*** Data extract ***

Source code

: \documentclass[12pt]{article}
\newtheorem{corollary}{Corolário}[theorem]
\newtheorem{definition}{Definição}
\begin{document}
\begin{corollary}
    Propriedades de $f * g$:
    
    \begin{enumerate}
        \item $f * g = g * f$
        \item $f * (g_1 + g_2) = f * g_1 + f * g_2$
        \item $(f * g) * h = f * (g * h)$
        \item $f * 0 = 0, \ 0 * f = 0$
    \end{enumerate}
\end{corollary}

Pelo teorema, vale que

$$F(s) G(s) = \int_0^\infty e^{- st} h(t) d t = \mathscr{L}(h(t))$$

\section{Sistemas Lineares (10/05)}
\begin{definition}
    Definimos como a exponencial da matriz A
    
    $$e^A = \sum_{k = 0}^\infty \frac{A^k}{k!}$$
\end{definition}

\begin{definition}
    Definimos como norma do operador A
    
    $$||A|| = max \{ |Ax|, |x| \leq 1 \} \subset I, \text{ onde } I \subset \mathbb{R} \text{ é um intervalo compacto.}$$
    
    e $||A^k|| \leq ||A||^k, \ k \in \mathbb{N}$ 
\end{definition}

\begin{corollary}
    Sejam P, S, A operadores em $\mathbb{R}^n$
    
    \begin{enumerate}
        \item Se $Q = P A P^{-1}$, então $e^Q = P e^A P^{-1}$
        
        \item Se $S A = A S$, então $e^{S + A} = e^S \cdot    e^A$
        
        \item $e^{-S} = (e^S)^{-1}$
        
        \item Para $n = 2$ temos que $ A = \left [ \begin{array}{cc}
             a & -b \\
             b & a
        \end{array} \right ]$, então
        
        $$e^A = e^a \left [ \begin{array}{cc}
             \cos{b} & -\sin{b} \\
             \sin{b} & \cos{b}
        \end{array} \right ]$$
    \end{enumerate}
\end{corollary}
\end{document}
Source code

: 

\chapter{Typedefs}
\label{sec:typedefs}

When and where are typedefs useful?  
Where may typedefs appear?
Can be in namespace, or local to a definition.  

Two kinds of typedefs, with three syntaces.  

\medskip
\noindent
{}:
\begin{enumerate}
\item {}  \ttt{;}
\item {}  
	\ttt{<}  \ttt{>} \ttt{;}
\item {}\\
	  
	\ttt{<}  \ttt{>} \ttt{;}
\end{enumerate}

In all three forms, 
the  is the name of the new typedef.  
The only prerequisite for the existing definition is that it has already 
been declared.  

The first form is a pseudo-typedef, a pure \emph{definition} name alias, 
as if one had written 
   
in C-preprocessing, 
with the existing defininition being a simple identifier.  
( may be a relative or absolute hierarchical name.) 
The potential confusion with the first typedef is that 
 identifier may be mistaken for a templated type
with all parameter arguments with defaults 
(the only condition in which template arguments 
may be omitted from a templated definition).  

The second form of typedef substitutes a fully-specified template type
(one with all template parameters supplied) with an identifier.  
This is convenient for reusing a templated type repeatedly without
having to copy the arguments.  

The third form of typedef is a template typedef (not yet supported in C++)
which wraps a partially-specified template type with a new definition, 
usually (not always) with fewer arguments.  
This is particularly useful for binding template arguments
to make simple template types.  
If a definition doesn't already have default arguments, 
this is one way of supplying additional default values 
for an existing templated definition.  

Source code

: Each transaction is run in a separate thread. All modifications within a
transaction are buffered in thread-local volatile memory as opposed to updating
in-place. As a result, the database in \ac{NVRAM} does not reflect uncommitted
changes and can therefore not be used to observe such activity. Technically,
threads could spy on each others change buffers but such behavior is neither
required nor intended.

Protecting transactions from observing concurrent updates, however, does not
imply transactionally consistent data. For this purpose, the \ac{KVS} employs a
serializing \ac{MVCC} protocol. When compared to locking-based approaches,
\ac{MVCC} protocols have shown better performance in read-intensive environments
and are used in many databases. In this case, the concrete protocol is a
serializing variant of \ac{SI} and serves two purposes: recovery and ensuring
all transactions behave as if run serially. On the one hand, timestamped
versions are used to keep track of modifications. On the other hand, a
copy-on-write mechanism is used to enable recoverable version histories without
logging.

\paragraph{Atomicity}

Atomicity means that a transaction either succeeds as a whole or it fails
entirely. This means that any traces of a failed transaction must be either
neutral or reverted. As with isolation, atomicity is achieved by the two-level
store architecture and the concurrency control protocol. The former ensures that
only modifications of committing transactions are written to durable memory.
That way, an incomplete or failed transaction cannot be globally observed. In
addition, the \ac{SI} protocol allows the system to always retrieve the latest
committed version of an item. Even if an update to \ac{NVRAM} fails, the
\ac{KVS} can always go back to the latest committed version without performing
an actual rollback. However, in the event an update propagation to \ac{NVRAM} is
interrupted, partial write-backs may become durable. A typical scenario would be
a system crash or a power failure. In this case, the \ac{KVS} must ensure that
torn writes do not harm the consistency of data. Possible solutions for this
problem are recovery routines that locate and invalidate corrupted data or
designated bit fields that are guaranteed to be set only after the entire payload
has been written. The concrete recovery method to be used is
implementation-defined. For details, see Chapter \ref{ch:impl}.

*** End of Data extract ***

Beginning at the line that holds "imply transactionally consistent", reproduce the lines exactly up to and including the final line of the entries.

* Task output *
imply transactionally consistent data. For this purpose, the \ac{KVS} employs a
serializing \ac{MVCC} protocol. When compared to locking-based approaches,
\ac{MVCC} protocols have shown better performance in read-intensive environments
and are used in many databases. In this case, the concrete protocol is a
serializing variant of \ac{SI} and serves two purposes: recovery and ensuring
all transactions behave as if run serially. On the one hand, timestamped
versions are used to keep track of modifications. On the other hand, a
copy-on-write mechanism is used to enable recoverable version histories without
logging.

\paragraph{Atomicity}

Atomicity means that a transaction either succeeds as a whole or it fails
entirely. This means that any traces of a failed transaction must be either
neutral or reverted. As with isolation, atomicity is achieved by the two-level
store architecture and the concurrency control protocol. The former ensures that
only modifications of committing transactions are written to durable memory.
That way, an incomplete or failed transaction cannot be globally observed. In
addition, the \ac{SI} protocol allows the system to always retrieve the latest
committed version of an item. Even if an update to \ac{NVRAM} fails, the
\ac{KVS} can always go back to the latest committed version without performing
an actual rollback. However, in the event an update propagation to \ac{NVRAM} is
interrupted, partial write-backs may become durable. A typical scenario would be
a system crash or a power failure. In this case, the \ac{KVS} must ensure that
torn writes do not harm the consistency of data. Possible solutions for this
problem are recovery routines that locate and invalidate corrupted data or
designated bit fields that are guaranteed to be set only after the entire payload
has been written. The concrete recovery method to be used is
implementation-defined. For details, see Chapter \ref{ch:impl}.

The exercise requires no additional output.